The days are getting shorter and nights longer, and, once again, we are decorating our windows and doors with spooky ghosts and scary creatures. With Halloween around the corner, Prof. Charity Urbanski’s new book, Medieval Monstrosity: Imagining the Monstrous in Medieval Europe, couldn’t be more on topic. To understand the origins of contemporary monsters that thrive in our imaginations and pop culture today, Urbanski takes us on a journey to medieval Europe. Her book not only has the strength to draw undergraduate students into the historical study of medieval Europe but also contains a message for modernist historians.
Urbanski’s interest in monsters goes back to her childhood and is characterized by a fascination with the strength and magical abilities of these creatures. But she also feels a deep sympathy for monsters as social outcasts. A sympathy, which her undergraduate students share, who love fantasy literature for its strong yet ostracized characters. Meeting her students and a broader non-academic audience through this shared passion, Urbanski’s new book highlights how medieval texts about monsters can be analyzed as valuable historical sources. Using such texts, depictions of monsters can be studied as cultural products, which express the anxieties not only of Christian medieval Europe but also of our own society today.

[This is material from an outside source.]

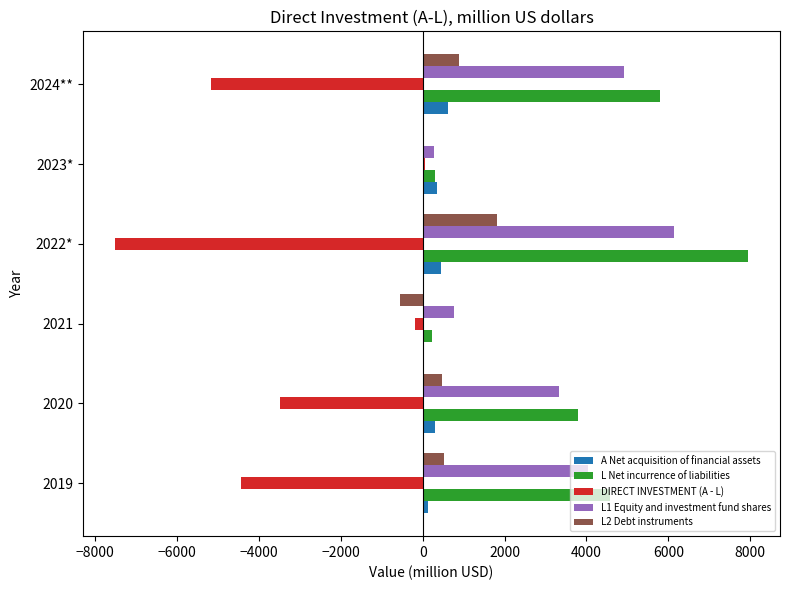

The DIRECT INVESTMENT (A - L) series shows -7518 at 2022*. True or false?

True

In her classroom, Urbanski teaches undergraduate students to identify change and continuity over time. Changes in the portrayal of monsters, for instance, express shifts in societal anxieties. To provide a contemporary example, the depiction of revenants changed a lot over the course of the 20th century. While zombies in the U.S. popular culture of the 1950s were often portrayed as victims of voodoo and expressed white Americans’ racist fear of others viewed as “exotic,” we witness a shift in the 1970s towards conceptualizing the undead as products of disease and infection.
Just as depictions of modern-day monsters have evolved rapidly alongside society, medieval monsters underwent similarly fascinating and scary transformations, as well. Depictions of dragons, for example, started to be gendered in the 13th and 14th century. Leading up to this time, in the 11th and 12th century, fierce debates took place within the church around the question of whether clerics should be allowed to marry, which resulted in a strict celibacy mandate during the late medieval period. This change was paralleled by a general push to exclude women from religious life. Urbanski explains that dragons symbolized sin and functioned as an outlet to transfer one’s own desire for sinful behavior unto a non-human creature. Thus, we begin to see images of dragons – symbols of repressed desire – with female genitalia.
One of Urbanski’s main goals in studying history is to explain how we arrived where we are today by showing that elements of our contemporary cultural products have roots in the medieval period. Her book and her teaching, however, contain a further important message: we need to differentiate between fictional monsters and monstrous portrayals of humans. The structure of Urbanski’s new work raises awareness for this important differentiation by providing a clear division of chapters. The first section contains a chapter discussing the representation of non-Europeans as monstrous races, while chapters two and three are devoted to the depiction of non-Christians – Jews and Muslims – and female bodies as monstrous. Urbanski hopes that reading this part of the book will help students to better identify modern anti-Muslim and anti-Jewish sentiments in public discourse by tracing their origins to medieval Europe. The final part of the book explores medieval imaginings of monsters that are still popular today: revenants, werewolves, and dragons. Narrowing down these three creatures and excluding other beloved fantastical beings was a difficult part of writing this book.
Urbanski’s book also contains an important lesson for modernist historians. Her research and teaching not only explore the origins of our contemporary institutions such as the state and the church in the medieval period but also show continuity in regard to European’s racial thinking. Recently, medievalists have been debating whether pre-modern Europeans were already dividing the world in terms of races. While emphasizing the importance of differentiating between medieval concepts of race (gens in Latin) and modern racism, Urbanski shows that medieval ideas on monstrosity contain the seeds for the racialization of difference in subsequent centuries. Thus, Urbanski encourages colleagues who focus on studying race in the modern period to trace the concept further back and to step into the unknown terrain of the medieval world. And what would be more fun than learning about medieval Europe through monsters?